• **EXERCISE TEXT**:
■ ■ ■ ■ ■

But the job of the specialist 3 Commando force is to use different methods to establish where their enemy is and in what strength - and that means heading into danger.
What they learned from approaching the tree line was that the Taleban were well established and in some numbers.
They - and we, filming from the back of a vehicle while keeping our heads well down - were fired upon by mortar bombs, more rocket propelled grenades, heavy machine gun fire - the whole range of weapons the insurgents have.
Medic David Blades does what he can to help
In turn the Royal Marine Commandos threw everything at the small compound identified as the source of the incoming fire.
After heavy calibre fire and rockets came artillery from 15km away, then an air strike and a 1,000lb bomb, and then a move back into the desert to regroup. A final rocket from the Taleban landed short and a major engagement with their enemy came to an end.
"It doesn't get much closer than that", we were told as the force talked through the frontal attack on the approaching patrol.
Quite enough excitement for the morning, but the task of checking vehicles on the road and asking passengers if they had information preceded a supply drop from a Chinook helicopter.
Back to full strength the patrol worked on into the night, scouring the desert for movement under the light of a three quarter moon, and with the help of special night vision equipment.
In this case the advice of some displaced and disgruntled villagers tipped off the patrol, but it shows how much of a battle can grow from an exchange of fire...and how much damage the bombs and rockets must be doing to buildings and to a mission which is supposed to be winning people over, not destroying homes.

■ ■ ■ ■ ■

• **DATA PROVIDED**:
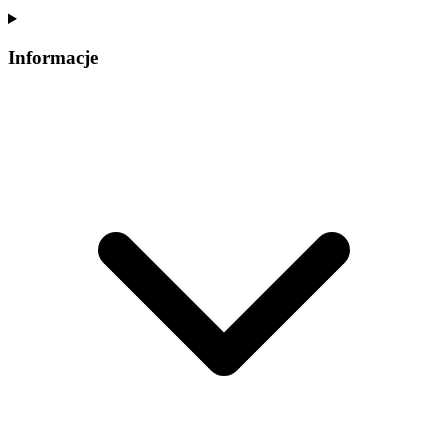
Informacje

■ ■ ■ ■ ■

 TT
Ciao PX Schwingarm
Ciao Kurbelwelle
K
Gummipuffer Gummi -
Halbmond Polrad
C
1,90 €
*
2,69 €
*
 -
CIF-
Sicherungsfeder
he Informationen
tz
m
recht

■ ■ ■ ■ ■

• **TO DO**:
a: In the text about the Commando patrol, what did the Royal Marine Commandos use against the compound identified as the source of the incoming fire? List every item.
b: According to the text about the Commando patrol, what tipped off the patrol?

• **SOLUTIONS TO THE EXERCISE**:
a:
- heavy calibre fire
- rockets
- artillery from 15km away
- an air strike
- a 1,000lb bomb

b: The advice of some displaced and disgruntled villagers.